Gaits might be as good as fingerprints for catching crooks

By Jana Donovan
For The Prague Post
October 25th, 2006 issue

There's talking the talk, and there's walking the walk, and now it seems the latter could offer police a new way of catching criminals one day soon.

A Czech criminologist is designing a video-based technology that can identify criminals simply by the way they put one foot in front of the other.

Scientists say a person's walk is nearly as unique as his fingerprint, and a careful study of someone's gait can yield all kinds of identifying qualities.

"The technique is based on dynamic stereotyping of each person's locomotion," says Jiří Straus, an expert on biomechanics who is developing the technology at the Czech Police Academy.

"We try to identify a person's own walking characteristics and parameters that characterize that person's bipedal locomotion. We try to spot a significant number of identifying characteristics."

He's been studying the way people walk for nearly 30 years. But it was only recently that he had the opportunity to apply his expertise and see its crime-fighting potential.

A Czech court used evidence from his computer-assisted analysis in 2005 to identify a suspect in a gas-station robbery.

A video camera had recorded the robber at the scene, but not his face. That's where Straus came in. His program was able to positively confirm the thief's identity simply by matching his walk to the video footage (though the police needed more evidence, and the suspect was let off).

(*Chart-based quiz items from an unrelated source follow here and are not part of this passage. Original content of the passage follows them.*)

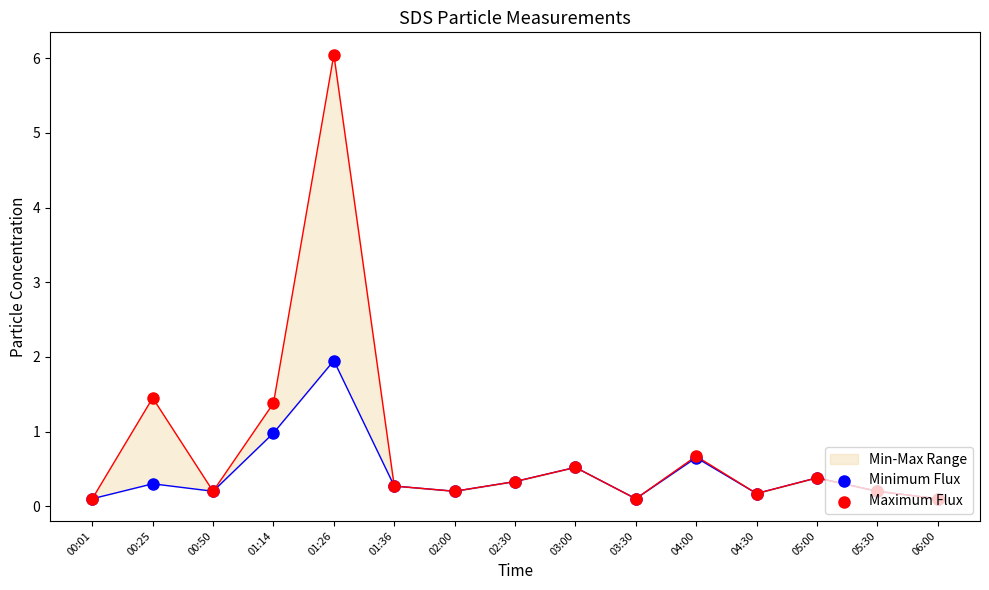

Which series contains the lowest Y value?

Minimum Flux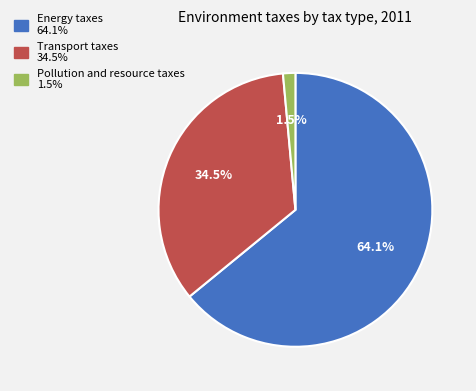

Which slice is the smallest?

Pollution and resource taxes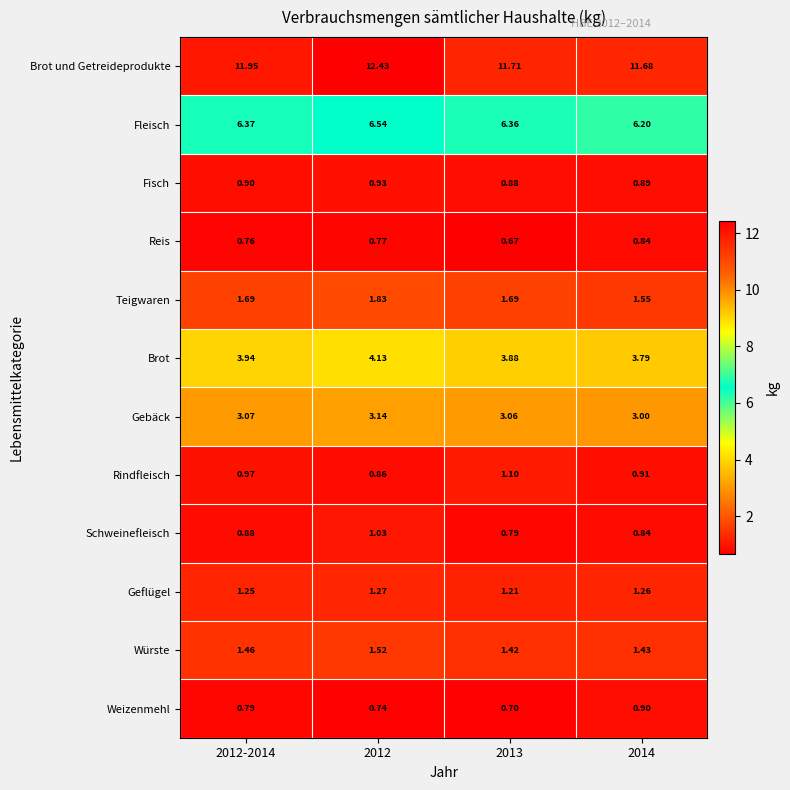

Which series has the largest range (max minus min)?

Brot und Getreideprodukte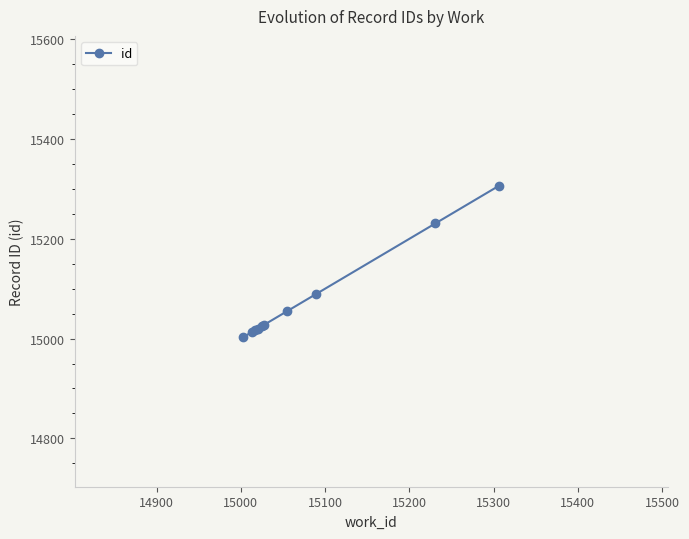

What is the difference between the maximum and minimum values?

304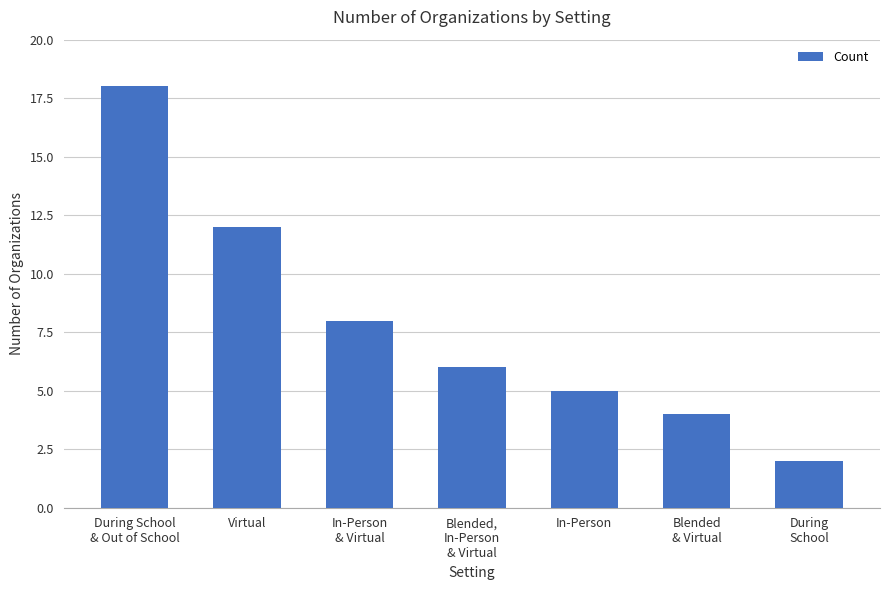

Which label corresponds to the largest value in the chart?

During School
& Out of School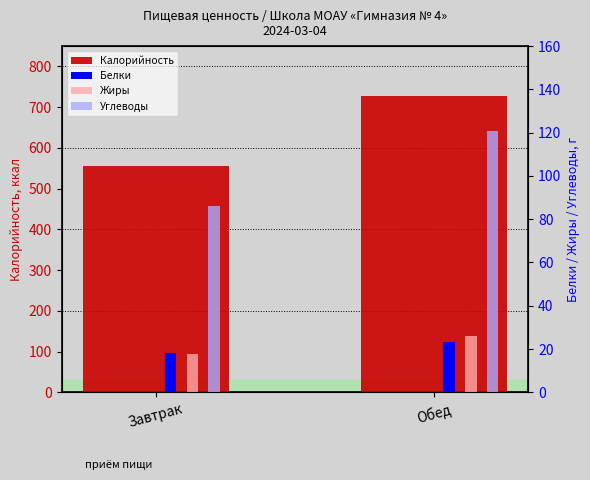

What value does the Жиры series have at Обед?

25.9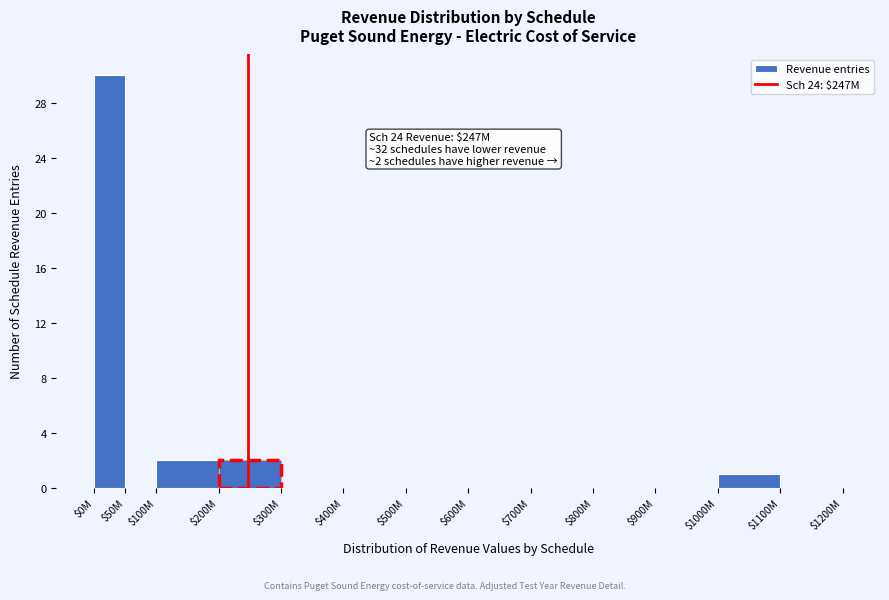

The chart shows a value of 14 at $0M. True or false?

False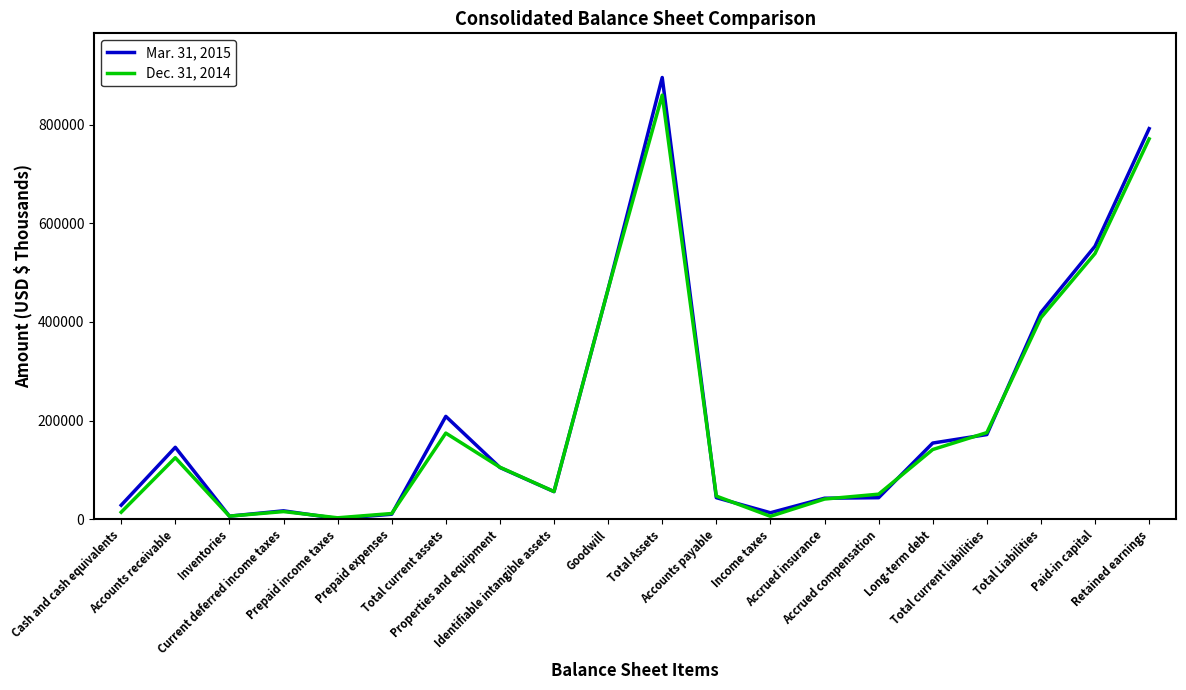

Which series has the widest spread of values?

Mar. 31, 2015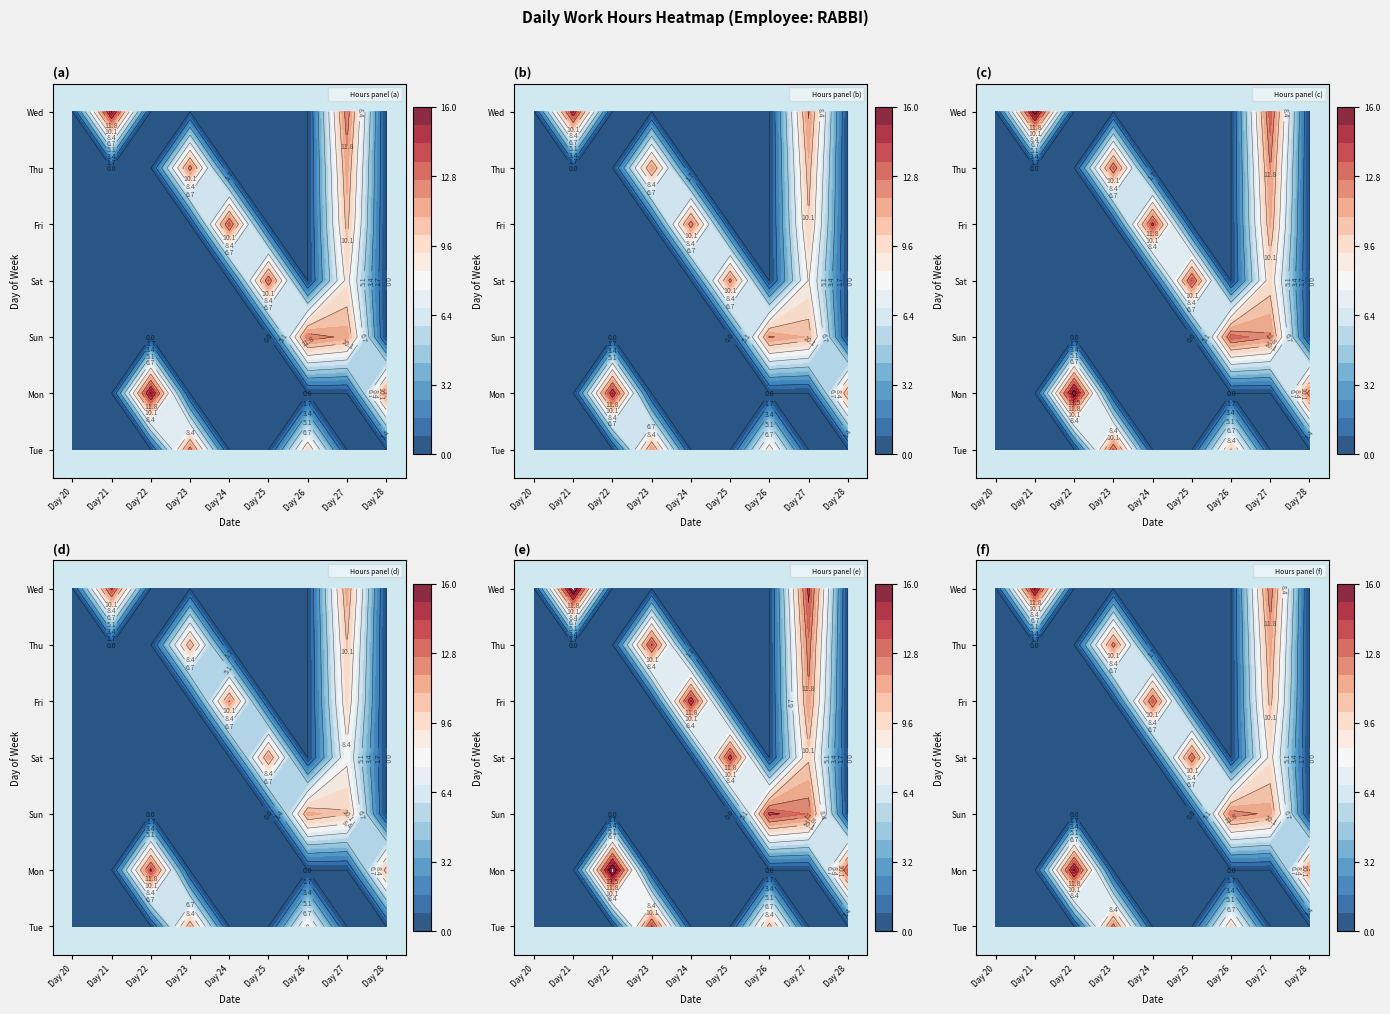

Reading left to right, what are all the values shown in this chart?

Wed: Day 20=0.0	Day 21=15.3	Day 22=0.0	Day 23=0.0	Day 24=0.0	Day 25=0.0	Day 26=0.0	Day 27=12.6	Day 28=0.0
Thu: Day 20=0.0	Day 21=0.0	Day 22=0.0	Day 23=12.3	Day 24=0.0	Day 25=0.0	Day 26=0.0	Day 27=11.3	Day 28=0.0
Fri: Day 20=0.0	Day 21=0.0	Day 22=0.0	Day 23=0.0	Day 24=13.2	Day 25=0.0	Day 26=0.0	Day 27=10.5	Day 28=0.0
Sat: Day 20=0.0	Day 21=0.0	Day 22=0.0	Day 23=0.0	Day 24=0.0	Day 25=12.8	Day 26=0.0	Day 27=9.0	Day 28=0.0
Sun: Day 20=0.0	Day 21=0.0	Day 22=0.0	Day 23=0.0	Day 24=0.0	Day 25=0.0	Day 26=12.6	Day 27=11.4	Day 28=0.0
Mon: Day 20=0.0	Day 21=0.0	Day 22=15.3	Day 23=0.0	Day 24=0.0	Day 25=0.0	Day 26=0.0	Day 27=0.0	Day 28=11.9
Tue: Day 20=0.0	Day 21=0.0	Day 22=0.0	Day 23=12.3	Day 24=0.0	Day 25=0.0	Day 26=9.7	Day 27=0.0	Day 28=0.0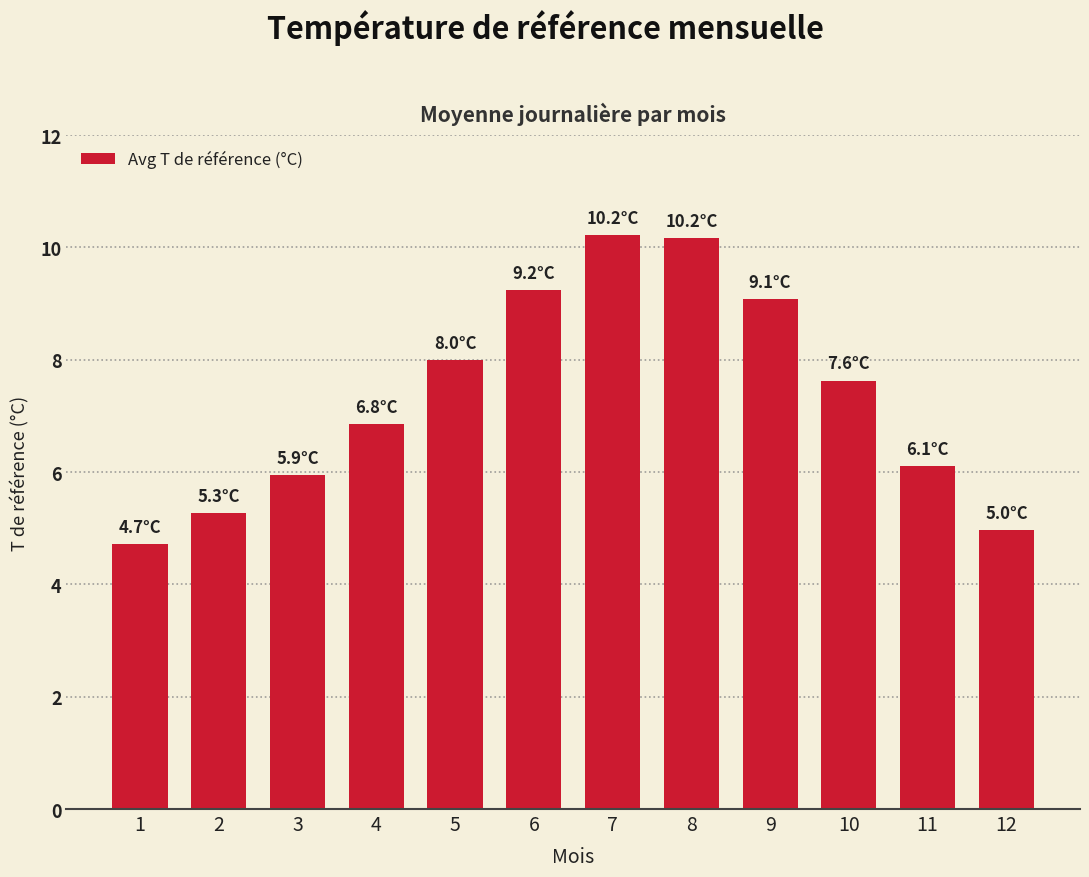

What is the value of the 9th bar from the left?

9.1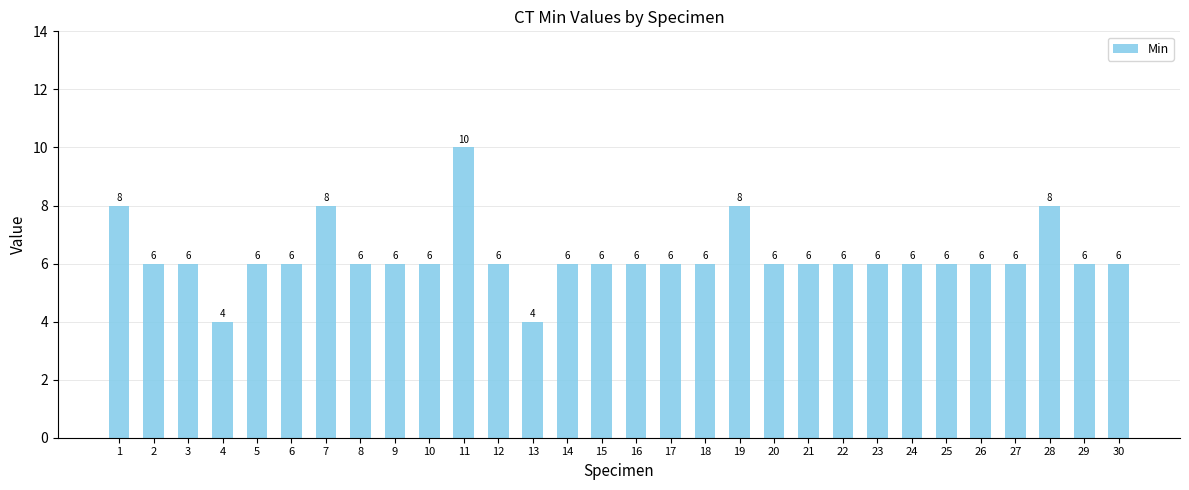

Which label corresponds to the largest value in the chart?

11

Straus said the program would be ready for regular use some time in 2008.

"It has to be precise enough to sort out lots of information very fast, in real time," he says.

Such technology could prove a boon for police. According to the Interior Ministry, there are more than 200 armed robberies a year in the Czech Republic. Last year, 155 robberies were at gas stations and 52 were at banks, savings-and-loans centers and post offices. Most of those places have video surveillance systems that would enable Straus' program to go to work.

His project appears so promising that media have said authorities can develop a database of otherwise hard to identify criminals one day soon.

Straus, however, says he has nothing to do with any such plans and that he is merely focused on fine-tuning the technology, despite having almost no budget to do so.

He says he needs a minimum of 1 million Kč ($44,267) to complete his work. A better laboratory would help as well, he says.

Yet Straus says foreign investors are not interested. And some here remain doubtful of the technology's potential.

"I've only heard about the project from the newspapers, so I'm rather skeptical about it," says Jan Hlaváček, director of the Interior Ministry's department of crime. "There have been many methods like this, and the press has perhaps exaggerated this latest one. But I haven't seen it yet, so I can't say whether it works. If it does, I'll be pleased."

Critics point out that Straus' technology isn't foolproof: A criminal could simply adopt a different walking style during his crime to avoid identification.

Straus doesn't buy that.

"What, do you think, some robber's going to go into a bank walking on all fours?" he says. "I guess he could try, but that would attract just a little bit of attention."